Express each line of the listing below as a JSON list of strings, one string per line, and skip any blank lines.

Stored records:
▬▬▬
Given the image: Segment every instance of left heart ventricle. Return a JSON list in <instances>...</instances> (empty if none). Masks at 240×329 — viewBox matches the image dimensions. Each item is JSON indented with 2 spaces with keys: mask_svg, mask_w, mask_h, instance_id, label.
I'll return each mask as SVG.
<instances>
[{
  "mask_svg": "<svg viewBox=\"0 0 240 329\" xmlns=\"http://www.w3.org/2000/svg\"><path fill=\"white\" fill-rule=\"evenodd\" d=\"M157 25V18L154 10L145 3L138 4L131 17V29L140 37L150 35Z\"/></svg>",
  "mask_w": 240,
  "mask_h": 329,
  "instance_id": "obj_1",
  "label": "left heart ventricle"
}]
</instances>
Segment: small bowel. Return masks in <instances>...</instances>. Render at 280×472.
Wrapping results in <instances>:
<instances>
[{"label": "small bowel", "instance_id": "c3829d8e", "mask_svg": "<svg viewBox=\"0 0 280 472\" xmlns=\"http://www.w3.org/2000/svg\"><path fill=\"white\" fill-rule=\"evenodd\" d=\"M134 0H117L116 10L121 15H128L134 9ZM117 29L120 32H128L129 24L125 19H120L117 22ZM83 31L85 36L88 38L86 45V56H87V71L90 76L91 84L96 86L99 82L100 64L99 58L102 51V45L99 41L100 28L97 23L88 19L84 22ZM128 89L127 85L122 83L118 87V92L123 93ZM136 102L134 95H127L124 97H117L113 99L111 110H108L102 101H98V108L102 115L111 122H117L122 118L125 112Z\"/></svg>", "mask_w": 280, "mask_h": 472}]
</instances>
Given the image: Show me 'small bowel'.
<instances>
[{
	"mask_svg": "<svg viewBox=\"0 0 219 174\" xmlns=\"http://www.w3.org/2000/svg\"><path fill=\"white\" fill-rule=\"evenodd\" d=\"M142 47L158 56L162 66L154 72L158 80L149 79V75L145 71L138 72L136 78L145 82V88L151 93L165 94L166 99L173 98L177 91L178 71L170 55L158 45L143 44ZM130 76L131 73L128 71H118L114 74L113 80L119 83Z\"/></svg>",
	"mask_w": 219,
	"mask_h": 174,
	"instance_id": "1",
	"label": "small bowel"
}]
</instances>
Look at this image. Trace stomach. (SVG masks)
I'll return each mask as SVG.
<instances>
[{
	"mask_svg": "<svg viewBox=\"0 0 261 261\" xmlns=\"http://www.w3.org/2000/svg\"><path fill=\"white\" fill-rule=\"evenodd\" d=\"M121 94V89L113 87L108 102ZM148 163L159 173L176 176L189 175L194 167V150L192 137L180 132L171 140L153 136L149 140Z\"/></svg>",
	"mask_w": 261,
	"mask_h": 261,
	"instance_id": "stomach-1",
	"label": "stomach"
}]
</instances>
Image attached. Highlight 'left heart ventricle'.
▬▬▬
» **Exercise output**:
[
  "Given the image: Segment every instance of left heart ventricle. Return a JSON list in <instances>...</instances> (empty if none). Masks at 240×329 — viewBox matches the image dimensions. Each item is JSON indented with 2 spaces with keys: mask_svg, mask_w, mask_h, instance_id, label.",
  "I'll return each mask as SVG.",
  "<instances>",
  "[{",
  "  \"mask_svg\": \"<svg viewBox=\\\"0 0 240 329\\\" xmlns=\\\"http://www.w3.org/2000/svg\\\"><path fill=\\\"white\\\" fill-rule=\\\"evenodd\\\" d=\\\"M157 25V18L154 10L145 3L138 4L131 17V29L140 37L150 35Z\\\"/></svg>\",",
  "  \"mask_w\": 240,",
  "  \"mask_h\": 329,",
  "  \"instance_id\": \"obj_1\",",
  "  \"label\": \"left heart ventricle\"",
  "}]",
  "</instances>",
  "Segment: small bowel. Return masks in <instances>...</instances>. Render at 280×472.",
  "Wrapping results in <instances>:",
  "<instances>",
  "[{\"label\": \"small bowel\", \"instance_id\": \"c3829d8e\", \"mask_svg\": \"<svg viewBox=\\\"0 0 280 472\\\" xmlns=\\\"http://www.w3.org/2000/svg\\\"><path fill=\\\"white\\\" fill-rule=\\\"evenodd\\\" d=\\\"M134 0H117L116 10L121 15H128L134 9ZM117 29L120 32H128L129 24L125 19H120L117 22ZM83 31L85 36L88 38L86 45V56H87V71L90 76L91 84L96 86L99 82L100 64L99 58L102 51V45L99 41L100 28L97 23L88 19L84 22ZM128 89L127 85L122 83L118 87V92L123 93ZM136 102L134 95H127L124 97H117L113 99L111 110H108L102 101H98V108L102 115L111 122H117L122 118L125 112Z\\\"/></svg>\", \"mask_w\": 280, \"mask_h\": 472}]",
  "</instances>",
  "Given the image: Show me 'small bowel'.",
  "<instances>",
  "[{",
  "\t\"mask_svg\": \"<svg viewBox=\\\"0 0 219 174\\\" xmlns=\\\"http://www.w3.org/2000/svg\\\"><path fill=\\\"white\\\" fill-rule=\\\"evenodd\\\" d=\\\"M142 47L158 56L162 66L154 72L158 80L149 79V75L145 71L138 72L136 78L145 82V88L151 93L165 94L166 99L173 98L177 91L178 71L170 55L158 45L143 44ZM130 76L131 73L128 71H118L114 74L113 80L119 83Z\\\"/></svg>\",",
  "\t\"mask_w\": 219,",
  "\t\"mask_h\": 174,",
  "\t\"instance_id\": \"1\",",
  "\t\"label\": \"small bowel\"",
  "}]",
  "</instances>",
  "Look at this image. Trace stomach. (SVG masks)",
  "I'll return each mask as SVG.",
  "<instances>",
  "[{",
  "\t\"mask_svg\": \"<svg viewBox=\\\"0 0 261 261\\\" xmlns=\\\"http://www.w3.org/2000/svg\\\"><path fill=\\\"white\\\" fill-rule=\\\"evenodd\\\" d=\\\"M121 94V89L113 87L108 102ZM148 163L159 173L176 176L189 175L194 167V150L192 137L180 132L171 140L153 136L149 140Z\\\"/></svg>\",",
  "\t\"mask_w\": 261,",
  "\t\"mask_h\": 261,",
  "\t\"instance_id\": \"stomach-1\",",
  "\t\"label\": \"stomach\"",
  "}]",
  "</instances>",
  "Image attached. Highlight 'left heart ventricle'."
]